“She hoards everything but money.”
A woman said that to me as her sister walked away from us to find food at a fair stand.
“She has never found anything without value,” she added.
That sounded like a good trait, but I realize that every goodness carries its own fault.
“She’s never found anything worth throwing away,” I said, feeling the need to say something. I understand hoarding. I could hoard books with a bit of prodding. Or toilet paper rolls. Everyone wants to change the world, but no one wants to change the toilet paper roll.
When most people hear the word “hoarding,” an image of someone surrounded by piles of worthless junk (as opposed to priceless junk) appears in the cartoon bubbles over their heads. Hoarding leads to a downward spiral, family intervention, counseling, continued hoarding and maybe a disturbing reality TV show.
In my yard, hoarding has a different meaning. No, there aren’t partially dismantled cars up on blocks gracing the front yard. Although an old pickup truck rusting away contentedly with the box filled with flowers might be a nice touch.
The hoarding in my yard refers to the practice of hiding food to be eaten later. I’m not stashing Twinkies in every available nook and cranny. Hoarding is a strategy used by animals to store seasonally abundant food to eat later. It’s often important to hide this food from other animals. There are two kinds of hoarding, neither one involving Beanie Babies. They are larder hoarding and scatter hoarding. Larder hoarding animals make central food caches, or larders, which they vigorously defend. Red squirrels are a prime example and anyone walking near their middens is scolded vociferously. Scatter hoarders create many food caches. Many species cache food, including the eastern gray squirrel.
If you have watched a squirrel for any amount of time, as I have, it becomes obvious that much of a squirrel’s life is spent pursuing food. They spend hours burying nuts. They eat acorns, hickory nuts, walnuts, and hazelnuts. They eat other things, but they’re nuts for nuts.
Gray squirrels are world class scatter hoarders, but they are bushy-tailed beguilers. A gray squirrel will pretend to bury an acorn just in case other squirrels or blue jays are watching and planning to steal its provisions. It might return to a buried acorn, dig it up and move it to a new location it considers more secure. It will do the same thing after swiping another squirrel’s cached necessaries. Squirrels are sophisticated about choosing which foods to cache. They often choose to bury red oak acorns, which germinate in the spring, but eat white oak acorns that germinate in the fall and lose nutritional value if stored long in the ground. Hoarding helps squirrels stay active all winter long.

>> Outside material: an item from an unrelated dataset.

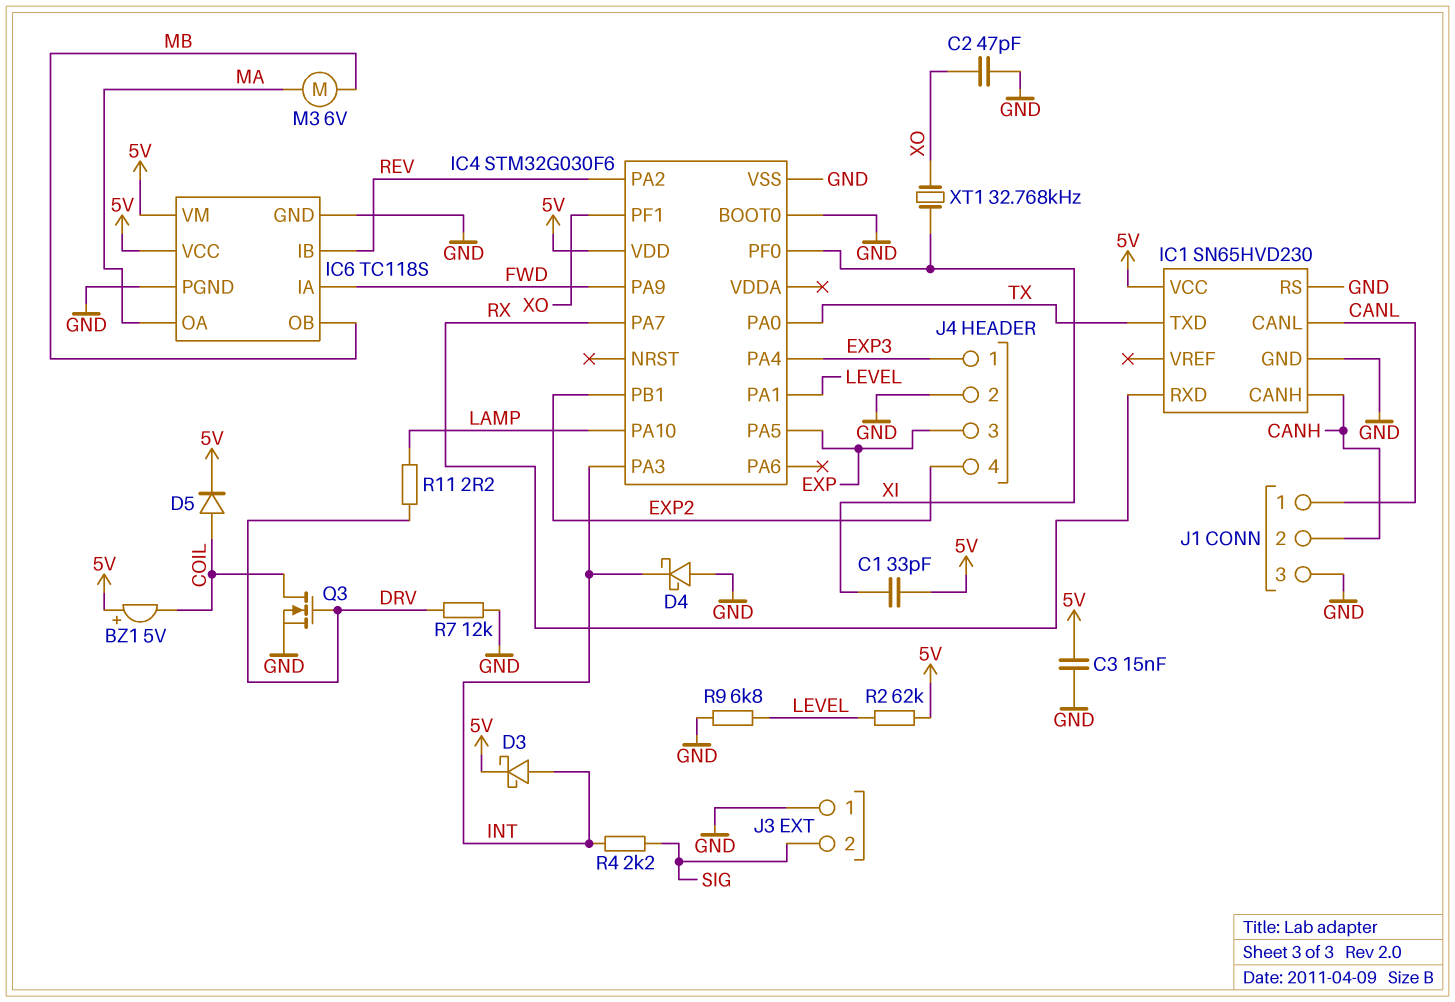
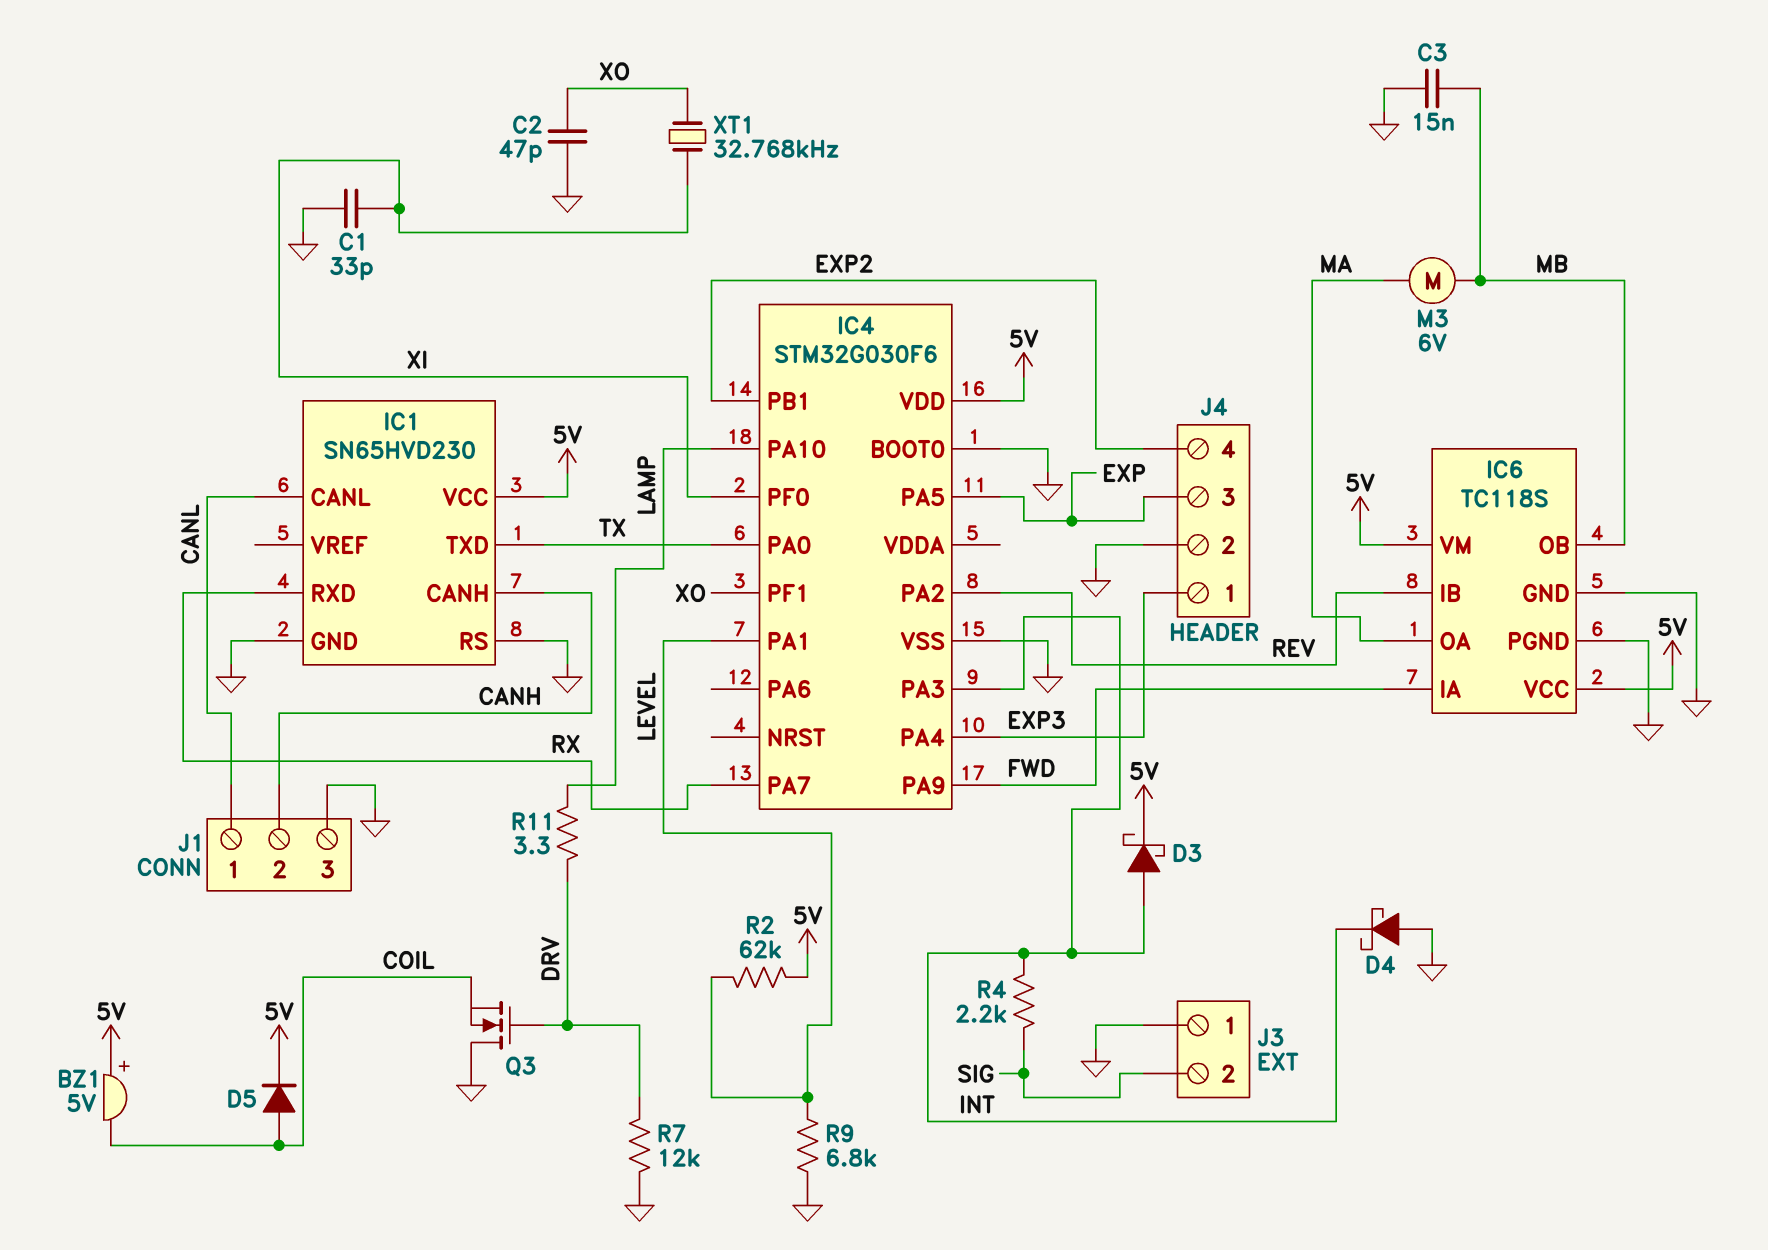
C1: 33pF (5V, XI) -> 33pF (GND, XI)
C3: 15nF (5V, GND) -> 15nF (GND, MB)
Q3: NMOS (G DRV, D COIL, S GND) -> NMOS (G DRV, D GND, S COIL)
R11: 2.2 (DRV, LAMP) -> 3.3 (DRV, LAMP)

I read about a study in Natural History documenting the oak tree planting abilities of blue jays. It found that 50 jays cached 150,000 acorns in 28 days. That’s about 110 acorns per day for each bird and no jay owns a shovel.
I spoke in Sterling, Illinois. When I closed the door to my lodging, I discovered a thick wallet that would have choked not just a horse, but a workhorse on the floor. A lawyer from North Carolina was surprised to hear from me and shocked to learn that he’d be getting his billfold and its contacts back. I’ve found several cellphones and a snazzy laptop computer in airports. I turned each one over to airline employees who gave me weary, polite smiles as receipts. I found a purse in a supermarket shopping cart.
Recently, I’ve talked to people who have misplaced car keys, smartphones, house keys, passport, purse, wallet, driver’s license, charger cords and credit card. They doubtlessly experienced the panic associated with such losses. Maybe some became Eeyore when faced with such setbacks. Eeyore is a character in the Winnie-the-Pooh stories written by A. A. Milne. Eeyore is characterized as a pessimistic, gloomy and depressed stuffed donkey. I didn’t meet these people in a support group for the forgetful, inattentive and empty-headed. These were regular folks I’d met in the normal course of my life. They might describe themselves as scatterbrained. We’ve all been there.
We lose track of things. It’s the curse of having stuff. I forgot one of my five shopping bags in a store. Not all who wander are lost. Some are merely searching for lost items. The next time you misplace something, think of your friendly neighborhood squirrel.
You aren’t scatterbrained. You’re a scatter hoarder.